Key Takeaways:
- The amendments to Section 144 of the Delaware General Corporation law create a safe harbor for controller transactions approved by a special committee or a majority of disinterested stockholders.
- The amendments to Section 144 also provide definitions for controlling stockholder and disinterested director.
- Amendments to Section 220 now strictly define what corporate books and records a stockholder can inspect (in addition to a stock ledger and list of stockholders).
Last week, the Delaware Governor signed a bill amending Section 144 of Delaware General Corporation Law (“DGCL”) to create a safe harbor from litigation for transactions between corporations and their controlling stockholders. The law also amends certain sections of Section 220 of the DGCL, which allows stockholders to obtain access to certain books and records of the corporation.
Under prior precedent, transactions between corporations and their controlling stockholders were subject to Entire Fairness Review (Delaware’s most stringent standard of review requiring a fair price and fair process) unless those transactions were approved by both a special committee of disinterested directors and a majority of disinterested stockholders. A board of directors needed to implement these protections from the start of negotiations and the special committee needed to be fully independent of the controller. As for the stockholder vote, controller transactions needed to be approved by a majority of outstanding shares held by disinterested stockholders who were fully informed and uncoerced.

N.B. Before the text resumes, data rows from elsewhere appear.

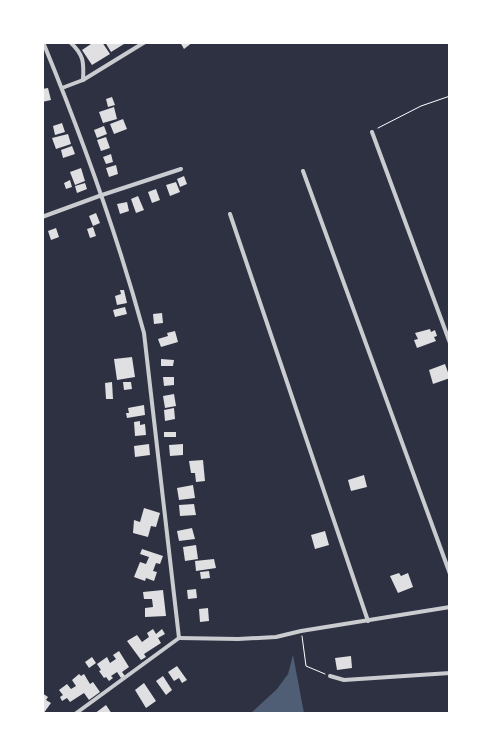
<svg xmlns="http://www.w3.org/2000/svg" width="492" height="756" font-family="'Work Sans',sans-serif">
<rect width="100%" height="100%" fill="#2d3142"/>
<!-- water -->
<polygon fill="#4f5d75" points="293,655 304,713 251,713 277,689 288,674"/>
<!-- building -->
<g fill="#e0e0e3">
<polygon points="94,42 102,42 110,54 92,65 82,50"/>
<polygon points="105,42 123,42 124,44 111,52"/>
<polygon points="180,42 193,42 184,49"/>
<polygon points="48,88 51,100 42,102 42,89"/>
<polygon points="112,97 115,105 108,107 106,99"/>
<polygon points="114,107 117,119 103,123 99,112"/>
<polygon points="123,119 127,129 114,134 110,124"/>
<polygon points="62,123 65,132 55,135 53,126"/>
<polygon points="104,126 107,134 97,138 94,130"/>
<polygon points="68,134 71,144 56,149 52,138"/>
<polygon points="106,137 110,148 101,151 97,140"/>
<polygon points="72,146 75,154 63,158 61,150"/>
<polygon points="111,154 113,162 106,164 103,157"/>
<polygon points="116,165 118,174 109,177 106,168"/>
<polygon points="81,168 85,181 75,185 70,172"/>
<polygon points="184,176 187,184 180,187 177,179"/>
<polygon points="70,180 72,187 66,189 64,183"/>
<polygon points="176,182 180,192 170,196 166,185"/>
<polygon points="85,183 87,189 77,193 75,186"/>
<polygon points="156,189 160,200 152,203 148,192"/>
<polygon points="138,196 144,210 136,213 131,199"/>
<polygon points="127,202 129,211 120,214 117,204"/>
<polygon points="96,213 100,223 93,226 89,216"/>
<polygon points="93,227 96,236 90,238 87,229"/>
<polygon points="56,228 59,237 51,240 48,231"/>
<polygon points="120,290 124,290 127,303 117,305 115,296 121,294"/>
<polygon points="125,307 127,314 115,317 113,310"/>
<polygon points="162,313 163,323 154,324 153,314"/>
<polygon points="430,329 431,332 435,330 437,336 434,337 436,341 417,348 414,340 418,339 415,333"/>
<polygon points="175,331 178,342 161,347 158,339 168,336 167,333"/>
<polygon points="132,357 135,377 117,380 114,359"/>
<polygon points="161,359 174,360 173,366 161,366"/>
<polygon points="445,364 450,378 433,384 429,370"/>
<polygon points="163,377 174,377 174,385 164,386"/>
<polygon points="112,382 113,399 106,399 105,383"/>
<polygon points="123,382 131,382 132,389 124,390"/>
<polygon points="174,394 176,406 165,408 163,396"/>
<polygon points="144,405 145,415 127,418 126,413 129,413 128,408"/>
<polygon points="174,408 175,419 165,421 164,410"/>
<polygon points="140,421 140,425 145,424 146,435 135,436 134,422"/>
<rect x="164" y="432" width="12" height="5"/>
<polygon points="149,444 150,455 135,457 134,446"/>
<polygon points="183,444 183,455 170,456 169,445"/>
<polygon points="203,460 205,481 196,482 195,473 191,473 189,461"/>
<polygon points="364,475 367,487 351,491 348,480"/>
<polygon points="193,485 195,498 179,500 177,488"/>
<polygon points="194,504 196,515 180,516 179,505"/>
<polygon points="144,508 160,513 156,527 151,526 148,537 133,533 134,520 140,522"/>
<polygon points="192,528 195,539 179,541 177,531"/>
<polygon points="325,531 329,545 315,549 311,535"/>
<polygon points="196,545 198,559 185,561 183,547"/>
<polygon points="142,549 163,556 160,564 156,563 153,571 157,572 154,581 146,578 145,581 134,577 140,562 146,564 149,557 140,554"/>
<polygon points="214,559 216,568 196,571 195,561"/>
<polygon points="209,571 210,578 201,579 200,572"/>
<polygon points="399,573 401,576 408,573 413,587 398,593 390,576"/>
<polygon points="196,589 197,598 188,599 187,590"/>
<polygon points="163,590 166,616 145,617 145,608 153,607 152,599 144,599 143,592"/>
<polygon points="208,608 209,621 200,622 199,609"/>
<polygon points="153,629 156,634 162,629 165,634 158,638 161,643 144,654 146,657 141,660 127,641 137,635 142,642 149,637 147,633"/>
<polygon points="119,651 129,667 122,672 125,676 121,678 117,672 111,676 113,678 109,681 106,677 104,678 99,671 101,670 97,664 107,657 110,663 116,659 113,655"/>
<polygon points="351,656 352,668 337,670 335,658"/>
<polygon points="92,657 96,663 89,668 85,662"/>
<polygon points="177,666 187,680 182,683 179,678 174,681 168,672"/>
<polygon points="79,674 81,676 84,674 90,684 93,682 100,692 89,700 84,693 70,702 67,698 62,701 60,697 63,695 59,690 67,684 71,689 76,686 72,680"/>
<polygon points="163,676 172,690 166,695 156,681"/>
<polygon points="144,683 156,701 146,708 135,690"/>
<polygon points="42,693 48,697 46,700 51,703 43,714"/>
<polygon points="106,705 112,714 94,714"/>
</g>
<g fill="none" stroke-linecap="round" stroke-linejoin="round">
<!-- path -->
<g stroke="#fff" stroke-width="1">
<polyline points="378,128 421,106 450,96"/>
<polyline points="302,636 306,666 325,674"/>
</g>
<!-- minor -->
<g stroke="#caccd0" stroke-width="4">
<path d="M43 42C82 137 117 234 144 333L179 638"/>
<path d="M70 42C84 55 84 62 83 80"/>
<polyline points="62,88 83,80 145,42"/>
<polyline points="372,132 450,343"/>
<polyline points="303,171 450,574"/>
<polyline points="230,214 368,621"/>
<polyline points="42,217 102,195 181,169"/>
<polyline points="179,638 238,639 276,637 301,631 450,607"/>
<polyline points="330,676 344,680 450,673"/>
<polyline points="75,714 179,638"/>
</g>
</g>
<!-- border -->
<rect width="492" height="756" fill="none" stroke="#ffffff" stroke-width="88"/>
</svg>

Under the new law, approval of both a special committee of disinterested directors and a majority of disinterested stockholders is no longer required. The new law only requires approval from either of these options. Moreover, for the safe harbor to apply, only a majority of the special committee needs to be independent.
The new Section 144 also lowers the threshold for approval of a controlling stockholder transaction by disinterested stockholders, from a majority of outstanding shares held by disinterested stockholders to a majority of votes cast by disinterested stockholders. And this condition no longer needs to be in place at the start of the transaction. For stockholder approval to be effective, the transaction needs to be conditioned upon the disinterested stockholder vote at the time it is submitted to stockholders.

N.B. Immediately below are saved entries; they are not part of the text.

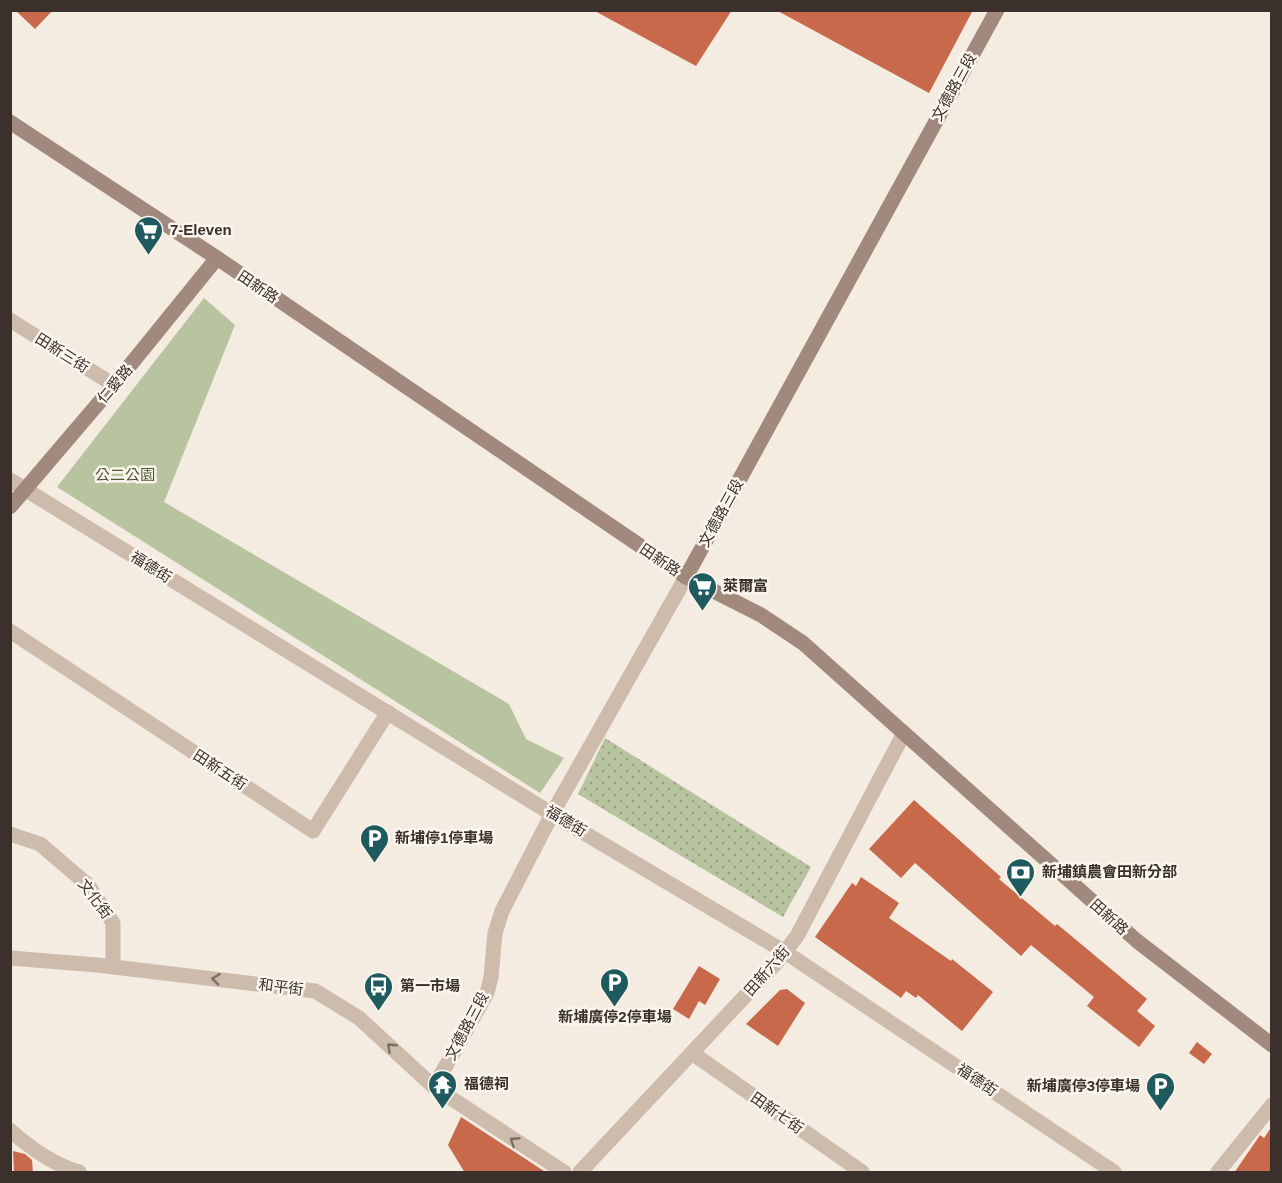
<svg xmlns="http://www.w3.org/2000/svg" width="1282" height="1183" font-family="Arial,'Noto Sans TC',sans-serif">
<style>
.grass{fill:url(#grass-dots)}
.park{fill:#b8c4a0}
.building{fill:#c8694b}
.lines{fill:none;stroke-linecap:round;stroke-linejoin:round}
.minor{stroke:#cdbbac;stroke-width:15}
.tertiary{stroke:#cdbbac;stroke-width:15}
.secondary{stroke:#a18a7d;stroke-width:15}
.oneway{stroke:#7d6f65}
.labels{text-anchor:middle;stroke-width:5;stroke-linejoin:round;paint-order:stroke}
.street-label{font-size:15px;fill:#3b302b;stroke:#fbf5ee}
.poi-label{font-size:15px;font-weight:bold;fill:#3b302b;stroke:#fbf5ee;text-anchor:start}
.park-label{font-size:15px;fill:#4a5a2e;stroke:#fbf5ee}
</style>
<defs>
<pattern id="grass-dots" width="8" height="8" patternUnits="userSpaceOnUse" patternTransform="scale(1.5)"><rect width="8" height="8" fill="#b8c4a0"/><path d="M2 2h.1M6 6h.1" fill="none" stroke="#97a083" stroke-width="1.8" stroke-linecap="round"/></pattern>
</defs>
<rect width="100%" height="100%" fill="#f4ebe1"/>
<polygon class="grass" points="605,738 811,867 783,917 578,794"/>
<polygon class="park" points="204,298 235,325 164,502 509,704 526,739 564,758 540,793 57,487"/>
<g class="building">
<polygon points="15,10 53,10 35,29"/>
<polygon points="593,10 732,10 696,66"/>
<polygon points="776,10 973,10 929,93"/>
<polygon points="914,800 1001,877 999,879 1055,926 1057,924 1147,999 1137,1011 1155,1026 1139,1047 1087,1006 1094,997 1031,945 1021,956 915,863 901,878 869,849"/>
<polygon points="861,877 899,903 889,918 951,961 952,959 993,992 962,1031 918,995 916,998 906,991 901,998 815,937 852,883 856,886"/>
<polygon points="699,966 720,979 705,1005 699,1001 689,1019 673,1009"/>
<polygon points="787,989 805,1003 778,1046 746,1024 780,990"/>
<polygon points="1197,1042 1212,1054 1204,1064 1189,1053"/>
<polygon points="461,1117 547,1173 465,1173 448,1145"/>
<polygon points="1272,1126 1272,1173 1234,1173 1256,1141 1260,1135 1264,1138"/>
<polygon points="13,1151 25,1154 32,1160 33,1173 14,1173"/>
</g>
<g class="lines">
<g class="minor">
<polyline points="10,320 114,385"/>
<polyline points="10,480 552,814 785,952 1114,1172"/>
<polyline points="10,631 313,831 388,712"/>
<polyline points="10,834 40,844 88,885 113,923 113,967"/>
<polyline points="10,958 97,965 315,991 359,1018 434,1087 564,1172"/>
<polyline points="692,1053 862,1172"/>
<polyline points="434,1087 487,993 491,977 495,933 502,911 552,814 686,577"/>
<polyline points="580,1172 778,961 797,936 904,733"/>
<polyline points="1218,1172 1272,1105"/>
</g>
<path class="tertiary" d="M10,1130C29,1147 55,1165 79,1172"/>
<g class="secondary">
<polyline points="10,122 217,258 686,577 761,615 803,643 1137,941 1272,1045"/>
<polyline points="10,507 114,385 217,258"/>
<polyline points="686,577 997,10"/>
</g>
</g>
<defs><path id="oneway-chevron" d="M-2-3.5L2.5 0L-2 3.5" fill="none" stroke-width="1.6" stroke-linecap="round" stroke-linejoin="round" transform="scale(1.5)"/></defs>
<g class="oneway">
<use href="#oneway-chevron" transform="translate(216 979) rotate(-173)"/>
<use href="#oneway-chevron" transform="translate(391 1047) rotate(-137)"/>
<use href="#oneway-chevron" transform="translate(514 1141) rotate(-147)"/>
</g>
<defs>
<symbol id="supermarket-pin" viewBox="-11 -11 22 30"><path d="M0 17L-7.5 6A9.5 9.5 0 1 1 7.5 6Z" fill="#1f5a5e" stroke="#fbf5ee"/><path d="M-6-5.5h2.5l.6 2H6L4.5 2H-2.5L-4.4-4H-6ZM-1.5 3.2a1.3 1.3 0 1 0 .1 0ZM3 3.2a1.3 1.3 0 1 0 .1 0Z" fill="#fff"/></symbol>
<symbol id="parking-pin" viewBox="-11 -11 22 30"><path d="M0 17L-7.5 6A9.5 9.5 0 1 1 7.5 6Z" fill="#1f5a5e" stroke="#fbf5ee"/><path d="M-3.5-5.5H1a3.5 3.5 0 0 1 0 7H-1V5.5H-3.5ZM-1-3.4V-.6H.8a1.4 1.4 0 0 0 0-2.8Z" fill="#fff"/></symbol>
<symbol id="bank-pin" viewBox="-11 -11 22 30"><path d="M0 17L-7.5 6A9.5 9.5 0 1 1 7.5 6Z" fill="#1f5a5e" stroke="#fbf5ee"/><path d="M-6-4H6V4H-6ZM0-2.3a2.3 2.3 0 1 0 0 4.6a2.3 2.3 0 1 0 0-4.6Z" fill="#fff"/></symbol>
<symbol id="bus-pin" viewBox="-11 -11 22 30"><path d="M0 17L-7.5 6A9.5 9.5 0 1 1 7.5 6Z" fill="#1f5a5e" stroke="#fbf5ee"/><path d="M-5-6H5V4H4V6H2V4H-2V6H-4V4H-5ZM-3.5-4V0h7V-4ZM-3.5 1.2v1.5H-2V1.2ZM2 1.2v1.5H3.5V1.2Z" fill="#fff"/></symbol>
<symbol id="temple-pin" viewBox="-11 -11 22 30"><path d="M0 17L-7.5 6A9.5 9.5 0 1 1 7.5 6Z" fill="#1f5a5e" stroke="#fbf5ee"/><path d="M0-6L5-2H3V0L6.5 2.5H4V6H1.5V3h-3V6H-4V2.5H-6.5L-3 0V-2H-5Z" fill="#fff"/></symbol>
</defs>
<g fill-rule="evenodd">
<use href="#supermarket-pin" x="132" y="214" width="33" height="45"/>
<use href="#supermarket-pin" x="686" y="570" width="33" height="45"/>
<use href="#parking-pin" x="358" y="822" width="33" height="45"/>
<use href="#bank-pin" x="1004" y="856" width="33" height="45"/>
<use href="#parking-pin" x="598" y="966" width="33" height="45"/>
<use href="#bus-pin" x="362" y="970" width="33" height="45"/>
<use href="#temple-pin" x="426" y="1068" width="33" height="45"/>
<use href="#parking-pin" x="1144" y="1070" width="33" height="45"/>
</g>
<g class="labels">
<g class="street-label">
<text transform="translate(954 87) rotate(-61)" y="5">文德路三段</text>
<text transform="translate(258 287) rotate(34)" y="5">田新路</text>
<text transform="translate(62 353) rotate(32)" y="5">田新三街</text>
<text transform="translate(115 384) rotate(-50)" y="5">仁愛路</text>
<text transform="translate(721 513) rotate(-61)" y="5">文德路三段</text>
<text transform="translate(660 560) rotate(34)" y="5">田新路</text>
<text transform="translate(151 567) rotate(32)" y="5">福德街</text>
<text transform="translate(220 770) rotate(33)" y="5">田新五街</text>
<text transform="translate(566 821) rotate(31)" y="5">福德街</text>
<text transform="translate(95 899) rotate(53)" y="5">文化街</text>
<text transform="translate(1109 917) rotate(42)" y="5">田新路</text>
<text transform="translate(767 971) rotate(-49)" y="5">田新六街</text>
<text transform="translate(281 987) rotate(7)" y="5">和平街</text>
<text transform="translate(467 1026) rotate(-62)" y="5">文德路三段</text>
<text transform="translate(977 1080) rotate(34)" y="5">福德街</text>
<text transform="translate(777 1113) rotate(35)" y="5">田新七街</text>
</g>
<g class="poi-label">
<text x="170" y="235">7-Eleven</text>
<text x="723" y="591">萊爾富</text>
<text x="395" y="843">新埔停1停車場</text>
<text x="1042" y="877">新埔鎮農會田新分部</text>
<text x="400" y="991">第一市場</text>
<text x="615" y="1022" text-anchor="middle">新埔廣停2停車場</text>
<text x="464" y="1089">福德祠</text>
<text x="1140" y="1091" text-anchor="end">新埔廣停3停車場</text>
</g>
<g class="park-label">
<text x="125" y="480">公二公園</text>
</g>
</g>
<rect width="1282" height="1183" fill="none" stroke="#3b302b" stroke-width="24"/>
</svg>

The amendments to Section 144 also codify “controlling” stockholder and “disinterested” director, terms that were previously subject to judicial interpretation based on the unique facts of each case. A controlling stockholder is now defined as (1) a stockholder with majority voting power, (2) a stockholder with the contractual power to cause the election of a majority of board of directors, or (3) a stockholder with the equivalent of majority voting power by “virtue of ownership or control of at least one-third in voting power of the outstanding stock of the corporation entitled to vote generally in the election of directors or in the election of directors who have a majority in voting power of the votes of all directors on the board of directors and power to exercise managerial authority over the business and affairs of the corporation.” A disinterested director is defined as a director “who is not a party to the [relevant act or transaction] and does not have a material interest in the [relevant act or transaction] or a material relationship with a person that has a material interest in the [relevant act or transaction].”

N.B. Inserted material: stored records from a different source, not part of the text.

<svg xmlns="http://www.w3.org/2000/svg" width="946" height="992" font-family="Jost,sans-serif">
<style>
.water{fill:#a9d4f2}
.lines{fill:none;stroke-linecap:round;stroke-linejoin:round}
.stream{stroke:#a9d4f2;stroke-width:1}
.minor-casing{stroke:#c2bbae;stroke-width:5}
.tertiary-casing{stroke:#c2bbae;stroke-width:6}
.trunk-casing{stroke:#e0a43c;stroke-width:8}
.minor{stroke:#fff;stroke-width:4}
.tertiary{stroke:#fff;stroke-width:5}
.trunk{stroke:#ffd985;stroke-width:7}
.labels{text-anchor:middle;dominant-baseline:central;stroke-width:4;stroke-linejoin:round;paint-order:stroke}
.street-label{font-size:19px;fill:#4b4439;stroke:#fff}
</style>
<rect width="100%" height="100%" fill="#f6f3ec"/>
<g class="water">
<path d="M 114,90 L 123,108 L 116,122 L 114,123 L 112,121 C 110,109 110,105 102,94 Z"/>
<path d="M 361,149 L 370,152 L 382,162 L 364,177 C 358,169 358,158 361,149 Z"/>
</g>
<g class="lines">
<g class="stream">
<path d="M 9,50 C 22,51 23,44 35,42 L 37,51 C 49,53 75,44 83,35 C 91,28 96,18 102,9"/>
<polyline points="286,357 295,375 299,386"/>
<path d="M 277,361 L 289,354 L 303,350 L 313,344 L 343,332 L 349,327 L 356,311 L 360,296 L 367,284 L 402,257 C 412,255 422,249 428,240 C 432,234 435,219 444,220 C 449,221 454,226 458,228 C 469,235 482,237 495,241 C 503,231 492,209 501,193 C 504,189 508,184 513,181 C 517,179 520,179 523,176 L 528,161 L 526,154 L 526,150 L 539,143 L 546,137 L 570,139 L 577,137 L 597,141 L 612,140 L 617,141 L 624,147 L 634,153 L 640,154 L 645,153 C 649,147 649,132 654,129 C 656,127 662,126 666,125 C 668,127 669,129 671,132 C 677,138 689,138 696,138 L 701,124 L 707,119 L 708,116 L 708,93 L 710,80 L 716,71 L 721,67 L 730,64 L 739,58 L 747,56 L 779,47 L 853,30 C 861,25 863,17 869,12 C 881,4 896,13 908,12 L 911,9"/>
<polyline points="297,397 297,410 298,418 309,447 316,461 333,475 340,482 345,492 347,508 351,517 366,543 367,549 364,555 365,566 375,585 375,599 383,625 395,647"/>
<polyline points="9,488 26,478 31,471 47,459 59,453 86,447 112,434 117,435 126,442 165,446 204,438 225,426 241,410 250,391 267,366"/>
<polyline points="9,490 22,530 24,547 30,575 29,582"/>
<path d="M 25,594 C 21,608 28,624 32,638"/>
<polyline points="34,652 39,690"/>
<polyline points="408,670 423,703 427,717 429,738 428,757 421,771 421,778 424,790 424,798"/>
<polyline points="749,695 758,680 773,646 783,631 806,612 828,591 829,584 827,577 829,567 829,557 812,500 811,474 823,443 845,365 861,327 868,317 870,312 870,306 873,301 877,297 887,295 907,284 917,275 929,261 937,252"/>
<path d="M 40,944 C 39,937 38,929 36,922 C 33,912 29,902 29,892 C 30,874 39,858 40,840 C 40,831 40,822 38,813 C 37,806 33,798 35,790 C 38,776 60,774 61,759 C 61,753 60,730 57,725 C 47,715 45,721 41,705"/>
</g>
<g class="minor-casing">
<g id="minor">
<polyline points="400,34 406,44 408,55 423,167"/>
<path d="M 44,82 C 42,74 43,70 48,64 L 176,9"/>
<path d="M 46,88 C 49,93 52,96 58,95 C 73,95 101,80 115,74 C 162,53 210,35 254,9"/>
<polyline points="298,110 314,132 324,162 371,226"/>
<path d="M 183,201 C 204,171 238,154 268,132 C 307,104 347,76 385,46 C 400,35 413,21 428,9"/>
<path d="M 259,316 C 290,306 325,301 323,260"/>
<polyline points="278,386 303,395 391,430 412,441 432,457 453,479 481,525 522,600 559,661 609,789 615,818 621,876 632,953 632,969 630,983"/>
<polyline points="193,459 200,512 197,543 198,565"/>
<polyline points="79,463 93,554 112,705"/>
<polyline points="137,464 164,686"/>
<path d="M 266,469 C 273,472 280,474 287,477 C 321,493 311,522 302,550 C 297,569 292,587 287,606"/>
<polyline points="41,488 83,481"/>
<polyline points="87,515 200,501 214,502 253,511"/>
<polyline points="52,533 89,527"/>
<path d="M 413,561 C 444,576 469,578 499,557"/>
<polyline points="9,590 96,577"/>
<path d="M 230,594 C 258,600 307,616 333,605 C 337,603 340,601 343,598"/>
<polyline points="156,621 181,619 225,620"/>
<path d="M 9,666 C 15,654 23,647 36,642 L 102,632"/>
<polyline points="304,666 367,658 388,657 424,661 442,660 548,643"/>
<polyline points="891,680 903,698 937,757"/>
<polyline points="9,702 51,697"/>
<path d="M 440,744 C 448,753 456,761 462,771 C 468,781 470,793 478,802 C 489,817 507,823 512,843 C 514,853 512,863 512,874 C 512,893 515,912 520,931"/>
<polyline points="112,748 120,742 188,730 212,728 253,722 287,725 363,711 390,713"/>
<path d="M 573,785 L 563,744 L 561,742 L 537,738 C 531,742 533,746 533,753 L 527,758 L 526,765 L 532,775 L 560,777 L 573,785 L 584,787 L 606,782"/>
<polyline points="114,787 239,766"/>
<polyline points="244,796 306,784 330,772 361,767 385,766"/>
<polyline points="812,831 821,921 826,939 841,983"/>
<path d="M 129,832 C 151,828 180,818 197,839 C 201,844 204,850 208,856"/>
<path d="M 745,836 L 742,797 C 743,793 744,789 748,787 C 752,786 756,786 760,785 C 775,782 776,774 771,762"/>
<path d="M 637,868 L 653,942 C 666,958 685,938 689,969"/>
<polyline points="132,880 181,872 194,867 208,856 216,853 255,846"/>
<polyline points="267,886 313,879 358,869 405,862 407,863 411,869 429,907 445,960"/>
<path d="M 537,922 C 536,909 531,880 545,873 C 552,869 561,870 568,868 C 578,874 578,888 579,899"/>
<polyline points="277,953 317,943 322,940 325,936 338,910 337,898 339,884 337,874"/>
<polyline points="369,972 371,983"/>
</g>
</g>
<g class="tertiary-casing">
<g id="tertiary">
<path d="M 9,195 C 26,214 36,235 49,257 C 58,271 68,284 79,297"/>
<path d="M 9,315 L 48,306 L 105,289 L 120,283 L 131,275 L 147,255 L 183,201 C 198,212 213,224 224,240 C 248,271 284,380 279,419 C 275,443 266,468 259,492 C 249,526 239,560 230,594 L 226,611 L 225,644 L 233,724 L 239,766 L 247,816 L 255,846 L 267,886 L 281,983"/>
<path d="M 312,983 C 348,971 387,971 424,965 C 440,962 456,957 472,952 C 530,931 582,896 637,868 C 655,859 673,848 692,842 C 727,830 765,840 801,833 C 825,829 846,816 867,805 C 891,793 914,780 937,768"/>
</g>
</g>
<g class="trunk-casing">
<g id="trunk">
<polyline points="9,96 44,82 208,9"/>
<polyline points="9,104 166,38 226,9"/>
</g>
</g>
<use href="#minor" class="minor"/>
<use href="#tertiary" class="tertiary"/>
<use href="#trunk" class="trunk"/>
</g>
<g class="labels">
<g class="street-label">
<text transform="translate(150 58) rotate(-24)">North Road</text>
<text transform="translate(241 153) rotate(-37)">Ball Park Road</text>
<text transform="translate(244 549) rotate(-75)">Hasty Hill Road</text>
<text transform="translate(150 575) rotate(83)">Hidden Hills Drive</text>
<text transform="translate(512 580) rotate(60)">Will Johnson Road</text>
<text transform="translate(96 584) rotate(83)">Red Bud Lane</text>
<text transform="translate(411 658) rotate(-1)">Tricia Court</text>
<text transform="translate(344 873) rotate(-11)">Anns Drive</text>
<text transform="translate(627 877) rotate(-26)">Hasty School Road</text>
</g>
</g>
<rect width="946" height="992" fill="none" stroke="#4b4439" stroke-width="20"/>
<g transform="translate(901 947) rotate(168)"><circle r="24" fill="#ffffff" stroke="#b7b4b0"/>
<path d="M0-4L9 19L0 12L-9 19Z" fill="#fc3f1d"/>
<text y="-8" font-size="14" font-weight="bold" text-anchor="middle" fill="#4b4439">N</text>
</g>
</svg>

Finally, the new law amends Section 220 of the DGCL to clarify the scope of the company’s books and records that a stockholder is entitled to inspect. Section 220 now defines books and records as (1) certificates of incorporation, (2) bylaws, (3) minutes of stockholder meetings and consent of action taken by stockholders without a meeting, (4) all communications to stockholders, (5) minutes of any meeting of the board of directors or any committee of the board, (6) materials provided to the board of directors in connection with actions taken by the board,(7) annual financial statements of the corporation, (8) stockholder agreements under DGCL Section 122, and (9) director and office questionnaires. A court is allowed to order the production of documents outside of this definition, but only in very limited circumstances.
The amendments to Section 220 limit the period from which stockholders can obtain minutes and signed consents from stockholder meetings, communications to stockholders, and annual financial statements to three years preceding the demand. The law also requires stockholders to allege their purpose for seeking books and records with “reasonable particularity.”
The Delaware Governor said the new law will ensure “clarity and predictability, balancing the interests of stockholders and corporate boards.” While there has been much debate in Delaware about whether the new law evenly balances the interest of stockholders and corporate boards, the new law is clearly designed to provide more clarity and predictability for Delaware corporations by limiting court scrutiny of potentially conflicted controlling stockholder transactions and stockholder demands for company records.